/---
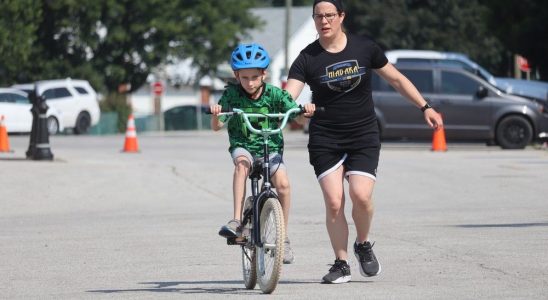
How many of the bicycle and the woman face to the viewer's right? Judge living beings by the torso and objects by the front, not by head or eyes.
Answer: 0

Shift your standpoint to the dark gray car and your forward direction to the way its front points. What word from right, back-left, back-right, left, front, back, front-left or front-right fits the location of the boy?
right

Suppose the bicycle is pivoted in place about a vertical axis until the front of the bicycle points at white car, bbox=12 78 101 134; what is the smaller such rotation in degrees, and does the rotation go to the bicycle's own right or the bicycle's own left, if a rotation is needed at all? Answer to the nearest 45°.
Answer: approximately 180°

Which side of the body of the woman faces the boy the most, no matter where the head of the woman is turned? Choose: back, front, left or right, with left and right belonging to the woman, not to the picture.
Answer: right

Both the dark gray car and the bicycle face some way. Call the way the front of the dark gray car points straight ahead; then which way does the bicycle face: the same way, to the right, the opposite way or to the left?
to the right

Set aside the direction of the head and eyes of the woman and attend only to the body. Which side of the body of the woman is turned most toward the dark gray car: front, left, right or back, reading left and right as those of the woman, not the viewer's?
back

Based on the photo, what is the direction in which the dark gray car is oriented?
to the viewer's right

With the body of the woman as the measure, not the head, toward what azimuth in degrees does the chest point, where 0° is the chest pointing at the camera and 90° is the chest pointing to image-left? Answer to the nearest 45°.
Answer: approximately 0°
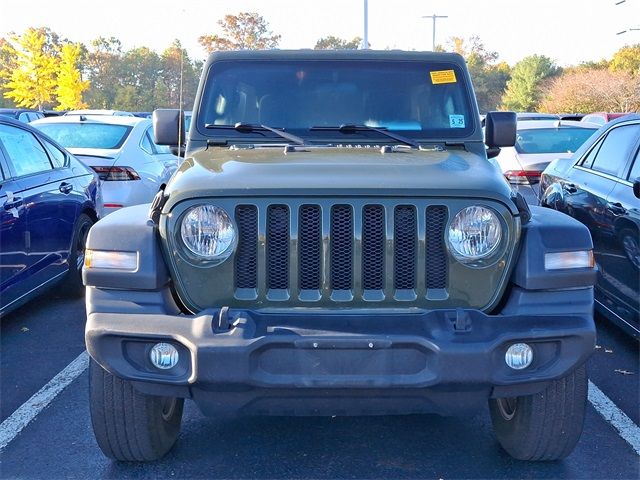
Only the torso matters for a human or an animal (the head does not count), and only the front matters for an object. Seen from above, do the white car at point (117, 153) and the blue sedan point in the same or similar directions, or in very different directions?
very different directions

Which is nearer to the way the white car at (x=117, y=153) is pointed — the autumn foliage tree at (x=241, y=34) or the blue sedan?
the autumn foliage tree

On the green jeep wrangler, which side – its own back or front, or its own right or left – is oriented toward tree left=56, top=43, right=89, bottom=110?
back

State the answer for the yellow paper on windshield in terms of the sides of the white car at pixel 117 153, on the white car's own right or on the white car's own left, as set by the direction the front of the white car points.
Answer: on the white car's own right

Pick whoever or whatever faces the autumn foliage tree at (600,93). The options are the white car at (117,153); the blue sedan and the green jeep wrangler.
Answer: the white car

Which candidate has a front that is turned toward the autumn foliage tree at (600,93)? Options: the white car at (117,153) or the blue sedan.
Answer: the white car

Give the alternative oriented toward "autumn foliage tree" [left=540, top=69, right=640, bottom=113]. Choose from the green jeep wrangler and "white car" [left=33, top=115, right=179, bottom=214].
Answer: the white car

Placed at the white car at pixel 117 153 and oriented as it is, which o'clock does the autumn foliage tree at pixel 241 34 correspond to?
The autumn foliage tree is roughly at 11 o'clock from the white car.

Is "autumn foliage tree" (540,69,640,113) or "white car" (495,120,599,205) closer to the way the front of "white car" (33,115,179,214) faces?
the autumn foliage tree

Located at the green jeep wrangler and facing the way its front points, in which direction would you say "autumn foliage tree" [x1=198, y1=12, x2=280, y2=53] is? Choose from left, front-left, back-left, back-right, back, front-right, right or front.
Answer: back

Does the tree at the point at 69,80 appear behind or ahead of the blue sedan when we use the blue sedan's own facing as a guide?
behind

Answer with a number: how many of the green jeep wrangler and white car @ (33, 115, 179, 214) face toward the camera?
1
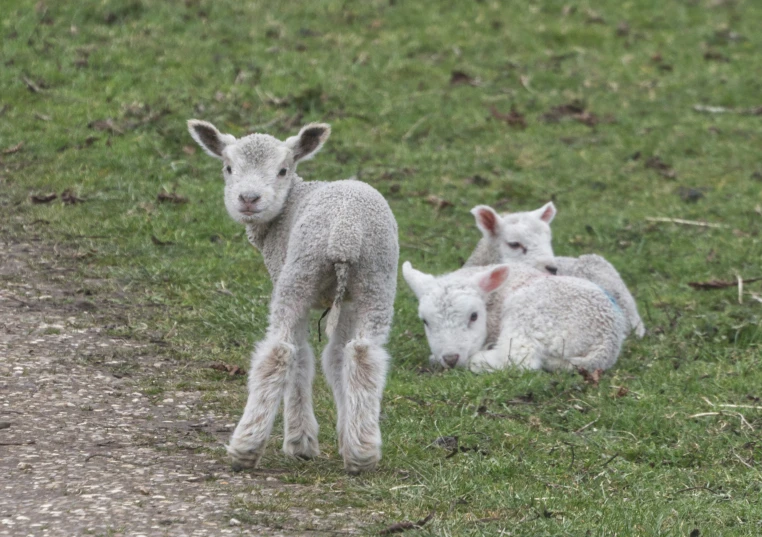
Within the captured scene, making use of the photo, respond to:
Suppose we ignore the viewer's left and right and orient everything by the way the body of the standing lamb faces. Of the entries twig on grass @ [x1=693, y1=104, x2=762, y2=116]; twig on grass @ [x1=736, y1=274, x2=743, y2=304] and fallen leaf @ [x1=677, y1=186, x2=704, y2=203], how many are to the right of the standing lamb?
3

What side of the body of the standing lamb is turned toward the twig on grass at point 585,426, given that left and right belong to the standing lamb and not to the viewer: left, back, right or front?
right

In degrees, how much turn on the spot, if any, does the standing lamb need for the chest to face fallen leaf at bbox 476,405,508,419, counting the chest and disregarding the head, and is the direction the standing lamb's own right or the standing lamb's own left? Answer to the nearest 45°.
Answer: approximately 90° to the standing lamb's own right

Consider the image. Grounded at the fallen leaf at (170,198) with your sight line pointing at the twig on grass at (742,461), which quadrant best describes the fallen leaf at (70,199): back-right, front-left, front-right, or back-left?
back-right

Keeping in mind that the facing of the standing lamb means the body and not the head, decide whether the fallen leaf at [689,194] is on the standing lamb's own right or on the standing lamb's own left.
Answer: on the standing lamb's own right

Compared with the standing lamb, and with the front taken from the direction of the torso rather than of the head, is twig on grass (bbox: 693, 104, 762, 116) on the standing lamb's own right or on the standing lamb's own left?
on the standing lamb's own right

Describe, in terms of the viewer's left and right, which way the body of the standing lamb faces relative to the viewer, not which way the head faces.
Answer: facing away from the viewer and to the left of the viewer
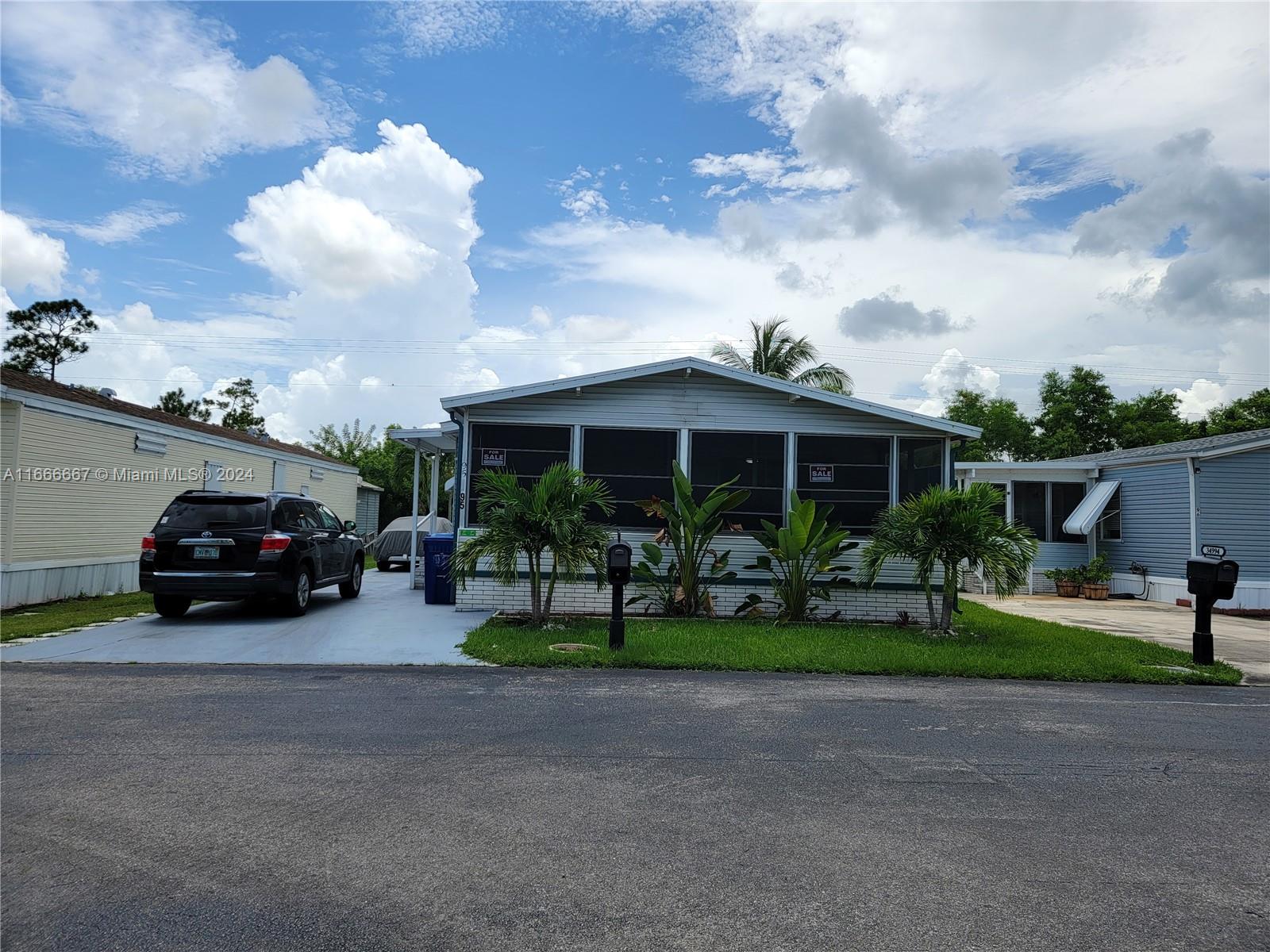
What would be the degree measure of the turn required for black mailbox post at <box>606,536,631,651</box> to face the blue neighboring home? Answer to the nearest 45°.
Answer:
\---
- **YOUR GOAL**: Write out all of the material above word for word, omitting the pictures.

- **COMPLETED TASK**:
How many of the bicycle and the woman face to the viewer's right? Judge living beings by the torso and objects by the front, not by head or eyes.
Answer: 0

Shift your standpoint to the dark gray car and your forward direction to the way its front points. What word from right, back-left, back-right, left, front, back, front-left or front-right fits the location of the boy?
right

Suppose the bicycle is pivoted in place about a vertical axis until the front of the bicycle points at white car, bbox=12 78 101 134; what is the smaller such rotation in degrees, and does the rotation go to the bicycle's own right or the bicycle's own left, if a rotation is needed at all? Answer to the nearest 45°.
Answer: approximately 180°

Which side of the body of the woman faces the boy the most, no matter where the head of the woman is turned? Choose: back, front, left or right, with left and right belonging to the woman, not to the picture.
Answer: right

Both the dark gray car and the bicycle face some way. Call the way the front of the dark gray car points straight ahead; then which way does the bicycle face: the same way, to the right, the opposite way or to the left?
to the right

Set aside the direction of the head and eyes of the woman and attend only to the body. Which side of the body of the woman is turned most toward the dark gray car: front, left, right or back, reading left and right as those of the woman, not the viewer's?
back

Based on the photo, what is the direction in which the dark gray car is oriented?
to the viewer's right

With the body of the woman as the measure, not the head, toward what azimuth in degrees does the chest point, where 0° is the chest pointing at the camera and 90° is the chest pointing to image-left? Answer to the nearest 45°.
Answer: approximately 0°
Only the torso matters for a human or an animal (the head does not count), and only the front matters for an object. Seen from above, do the white car at point (117, 153) and the blue sedan point in the same or similar directions, or in very different directions?
very different directions

Which is nearer to the way the white car at (x=117, y=153) is pointed — the autumn foliage tree at (x=241, y=34) or the blue sedan?
the autumn foliage tree

On the green jeep wrangler, which side – its own back or front, or its own right or left – is oriented toward tree left=56, top=43, right=89, bottom=110?
back

State the answer for the yellow paper on windshield in terms of the sides of the white car at pixel 117 153, on the white car's own right or on the white car's own left, as set by the direction the front of the white car points.
Answer: on the white car's own right

Pick whoever or whatever faces the autumn foliage tree at (600,93). The options are the white car at (117,153); the blue sedan and the green jeep wrangler.
Answer: the white car

Which candidate has a front that is turned toward the autumn foliage tree at (600,93)? Options: the white car at (117,153) or the blue sedan.
Answer: the white car

Give the alternative oriented toward "autumn foliage tree" [left=540, top=69, right=640, bottom=113]. Choose from the green jeep wrangler and "white car" [left=33, top=115, right=179, bottom=214].
Answer: the white car

Placed at the white car at pixel 117 153 and oriented as it is, which o'clock does the autumn foliage tree at pixel 241 34 correspond to?
The autumn foliage tree is roughly at 11 o'clock from the white car.

Is "autumn foliage tree" (540,69,640,113) or "white car" (495,120,599,205) closer to the way the front of "white car" (33,115,179,214) faces?
the autumn foliage tree

Located at the green jeep wrangler and facing the way its front points, in which direction would you say "autumn foliage tree" [x1=198, y1=12, x2=280, y2=53] is? Choose from left, front-left, back-left, back-right, back, front-right, right or front.
Answer: back

Does the tree at the point at 69,80 appear behind or ahead of the blue sedan when we use the blue sedan's own facing as a guide?
behind

Answer with a number: how many of the green jeep wrangler and white car @ (33, 115, 179, 214) face toward the camera?
1
Within the captured scene, making use of the photo, respond to:
Suppose we ignore the viewer's left and right and orient everything by the way the body of the standing lamb faces. Of the entries twig on grass @ [x1=693, y1=104, x2=762, y2=116]; twig on grass @ [x1=736, y1=274, x2=743, y2=304] and fallen leaf @ [x1=677, y1=186, x2=704, y2=203], how many are to the right of the standing lamb?
3

What side of the body of the standing lamb is turned toward the twig on grass at point 585,426, given that left and right belong to the standing lamb and not to the viewer: left, back, right or front?
right

In degrees, how much turn on the spot, if any, does the standing lamb need for the chest to face fallen leaf at bbox 476,405,508,419, counting the chest and disregarding the head, and is the direction the standing lamb's own right or the standing lamb's own left? Answer to the nearest 45°.
Answer: approximately 90° to the standing lamb's own right

Consider the image. Grounded at the fallen leaf at (170,198) with your sight line pointing at the twig on grass at (742,461), which quadrant best describes the fallen leaf at (70,199): back-right, front-left, front-right, or back-left?
back-right

Keeping in mind that the facing of the standing lamb means the body and not the head, decide whether the fallen leaf at [689,194] is on the standing lamb's own right or on the standing lamb's own left.
Answer: on the standing lamb's own right

Compared with the standing lamb, and with the front taken from the direction of the torso rather than of the head, is twig on grass (bbox: 693, 104, 762, 116) on the standing lamb's own right or on the standing lamb's own left?
on the standing lamb's own right

Describe, in terms of the viewer's left and right, which way the body of the standing lamb faces relative to the viewer, not which way the head faces.
Answer: facing away from the viewer and to the left of the viewer
What would be the degree measure of the turn required for black mailbox post at <box>606,536,631,651</box> to face the blue neighboring home? Answer to the nearest 45°.
Answer:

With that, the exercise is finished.